Start of INFORMATION SUPPLIED

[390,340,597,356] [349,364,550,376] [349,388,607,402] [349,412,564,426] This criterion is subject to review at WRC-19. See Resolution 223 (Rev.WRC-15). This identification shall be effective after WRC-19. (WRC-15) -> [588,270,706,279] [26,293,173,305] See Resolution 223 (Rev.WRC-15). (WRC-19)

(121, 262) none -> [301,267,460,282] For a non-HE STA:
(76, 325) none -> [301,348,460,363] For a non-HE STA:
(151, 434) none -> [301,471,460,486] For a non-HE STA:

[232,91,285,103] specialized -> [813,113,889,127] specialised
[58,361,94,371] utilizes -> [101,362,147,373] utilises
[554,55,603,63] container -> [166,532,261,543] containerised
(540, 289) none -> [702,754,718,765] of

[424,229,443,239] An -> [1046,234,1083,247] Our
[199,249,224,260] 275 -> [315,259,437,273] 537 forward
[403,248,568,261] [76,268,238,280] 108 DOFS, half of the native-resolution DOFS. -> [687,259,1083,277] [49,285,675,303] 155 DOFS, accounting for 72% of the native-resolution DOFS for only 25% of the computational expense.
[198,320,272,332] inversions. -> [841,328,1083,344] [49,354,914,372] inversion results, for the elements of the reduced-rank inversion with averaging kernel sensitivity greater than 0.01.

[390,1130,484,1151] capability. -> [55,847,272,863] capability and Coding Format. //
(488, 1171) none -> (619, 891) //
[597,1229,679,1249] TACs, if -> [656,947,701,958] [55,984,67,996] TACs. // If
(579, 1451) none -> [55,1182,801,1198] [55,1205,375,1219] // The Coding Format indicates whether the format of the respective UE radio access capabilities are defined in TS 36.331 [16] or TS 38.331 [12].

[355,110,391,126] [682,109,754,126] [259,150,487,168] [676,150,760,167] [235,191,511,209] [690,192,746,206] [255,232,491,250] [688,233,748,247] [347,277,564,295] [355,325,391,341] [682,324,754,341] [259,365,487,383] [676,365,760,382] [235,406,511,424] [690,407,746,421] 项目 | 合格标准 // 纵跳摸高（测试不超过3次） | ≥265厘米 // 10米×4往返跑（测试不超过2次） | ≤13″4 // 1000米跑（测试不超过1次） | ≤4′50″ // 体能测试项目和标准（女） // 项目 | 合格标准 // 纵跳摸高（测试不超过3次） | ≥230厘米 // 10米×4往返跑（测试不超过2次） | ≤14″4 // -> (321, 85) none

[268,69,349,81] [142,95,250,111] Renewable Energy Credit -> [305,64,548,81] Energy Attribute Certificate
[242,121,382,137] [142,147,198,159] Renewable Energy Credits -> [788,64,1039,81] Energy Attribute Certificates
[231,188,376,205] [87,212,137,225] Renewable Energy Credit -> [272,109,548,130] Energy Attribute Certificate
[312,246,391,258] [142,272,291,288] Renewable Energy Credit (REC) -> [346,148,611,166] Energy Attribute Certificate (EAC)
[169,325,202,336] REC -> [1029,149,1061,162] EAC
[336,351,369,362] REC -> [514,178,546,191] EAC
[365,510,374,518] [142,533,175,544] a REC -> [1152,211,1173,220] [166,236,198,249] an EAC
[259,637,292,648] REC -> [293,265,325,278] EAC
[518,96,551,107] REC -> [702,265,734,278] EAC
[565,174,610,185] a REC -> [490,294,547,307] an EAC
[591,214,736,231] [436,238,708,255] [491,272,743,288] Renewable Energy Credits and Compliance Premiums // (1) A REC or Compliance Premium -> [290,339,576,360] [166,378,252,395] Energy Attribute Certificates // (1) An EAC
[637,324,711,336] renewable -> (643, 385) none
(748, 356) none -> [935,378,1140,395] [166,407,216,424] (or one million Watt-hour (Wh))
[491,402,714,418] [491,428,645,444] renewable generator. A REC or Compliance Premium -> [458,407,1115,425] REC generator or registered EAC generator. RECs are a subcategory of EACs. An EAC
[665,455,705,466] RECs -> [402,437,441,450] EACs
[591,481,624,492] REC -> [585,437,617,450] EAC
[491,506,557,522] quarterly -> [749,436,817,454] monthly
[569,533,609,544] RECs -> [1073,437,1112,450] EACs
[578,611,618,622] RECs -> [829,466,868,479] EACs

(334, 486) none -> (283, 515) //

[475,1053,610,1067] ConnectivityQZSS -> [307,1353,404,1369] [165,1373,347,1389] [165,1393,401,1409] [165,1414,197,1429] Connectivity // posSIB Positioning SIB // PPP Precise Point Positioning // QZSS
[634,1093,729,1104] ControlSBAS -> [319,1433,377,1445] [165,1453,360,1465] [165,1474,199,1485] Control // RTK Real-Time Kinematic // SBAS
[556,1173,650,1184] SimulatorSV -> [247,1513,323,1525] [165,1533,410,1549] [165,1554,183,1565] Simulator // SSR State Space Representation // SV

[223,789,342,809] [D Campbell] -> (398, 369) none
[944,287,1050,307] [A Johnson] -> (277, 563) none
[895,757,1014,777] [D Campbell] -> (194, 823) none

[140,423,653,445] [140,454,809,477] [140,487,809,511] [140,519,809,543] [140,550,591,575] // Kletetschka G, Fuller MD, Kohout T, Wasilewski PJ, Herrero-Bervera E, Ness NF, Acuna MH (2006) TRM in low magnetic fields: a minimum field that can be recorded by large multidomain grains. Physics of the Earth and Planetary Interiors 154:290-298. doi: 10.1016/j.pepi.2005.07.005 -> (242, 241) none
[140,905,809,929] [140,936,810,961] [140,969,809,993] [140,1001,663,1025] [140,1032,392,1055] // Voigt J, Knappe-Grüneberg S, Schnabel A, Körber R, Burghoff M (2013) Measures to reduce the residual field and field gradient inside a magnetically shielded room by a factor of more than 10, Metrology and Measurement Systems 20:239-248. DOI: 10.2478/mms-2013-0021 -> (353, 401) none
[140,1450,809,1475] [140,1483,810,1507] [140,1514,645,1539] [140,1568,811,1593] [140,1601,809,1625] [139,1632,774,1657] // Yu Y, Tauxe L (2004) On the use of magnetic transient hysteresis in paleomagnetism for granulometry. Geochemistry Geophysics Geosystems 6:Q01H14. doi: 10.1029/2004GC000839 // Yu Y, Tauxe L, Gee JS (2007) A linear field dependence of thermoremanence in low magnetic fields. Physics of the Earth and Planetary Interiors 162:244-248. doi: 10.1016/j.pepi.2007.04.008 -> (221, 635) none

End of INFORMATION SUPPLIED

→ AIM OF THE TASK
When you reach the line holding "[665,455,705,466] RECs ->" in the records above, begin reproducing exactly, stop after the line holding "(334, 486) none -> (283, 515) //", and output nothing else.

→ SOLUTION FOR THIS PROBLEM
[665,455,705,466] RECs -> [402,437,441,450] EACs
[591,481,624,492] REC -> [585,437,617,450] EAC
[491,506,557,522] quarterly -> [749,436,817,454] monthly
[569,533,609,544] RECs -> [1073,437,1112,450] EACs
[578,611,618,622] RECs -> [829,466,868,479] EACs

(334, 486) none -> (283, 515) //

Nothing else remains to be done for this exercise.